WHAT YOU ARE ASKED TO DO — Output, without alteration, the first line of the entries and each line after it, stopping with the line that contains "middle pip: (73, 102)".

DATA TO PROCESS —
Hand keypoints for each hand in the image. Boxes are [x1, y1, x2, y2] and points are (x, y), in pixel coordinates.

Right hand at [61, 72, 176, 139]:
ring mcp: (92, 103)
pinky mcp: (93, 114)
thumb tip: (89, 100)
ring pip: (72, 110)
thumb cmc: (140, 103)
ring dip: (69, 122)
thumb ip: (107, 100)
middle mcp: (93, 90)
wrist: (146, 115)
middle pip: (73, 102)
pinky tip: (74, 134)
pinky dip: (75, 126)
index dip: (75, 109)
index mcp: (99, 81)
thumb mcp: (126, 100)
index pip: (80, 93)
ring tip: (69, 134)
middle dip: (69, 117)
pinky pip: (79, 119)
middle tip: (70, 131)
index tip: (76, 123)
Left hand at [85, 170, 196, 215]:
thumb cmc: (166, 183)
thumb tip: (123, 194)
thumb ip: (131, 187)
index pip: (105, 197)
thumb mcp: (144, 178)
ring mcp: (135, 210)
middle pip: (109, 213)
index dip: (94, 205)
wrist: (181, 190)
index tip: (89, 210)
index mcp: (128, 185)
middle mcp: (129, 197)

OUTPUT FOR THIS EXERCISE —
Hand keypoints for each hand in the image. Boxes are [x1, y1, x2, y2] and points are (x, y), in pixel coordinates.

Right hand at [61, 72, 176, 139]:
ring mcp: (92, 103)
pinky mcp: (93, 114)
thumb tip: (89, 100)
ring pip: (72, 110)
thumb cmc: (140, 103)
ring dip: (69, 122)
thumb ip: (107, 100)
middle mcp: (93, 90)
wrist: (146, 115)
middle pip: (73, 102)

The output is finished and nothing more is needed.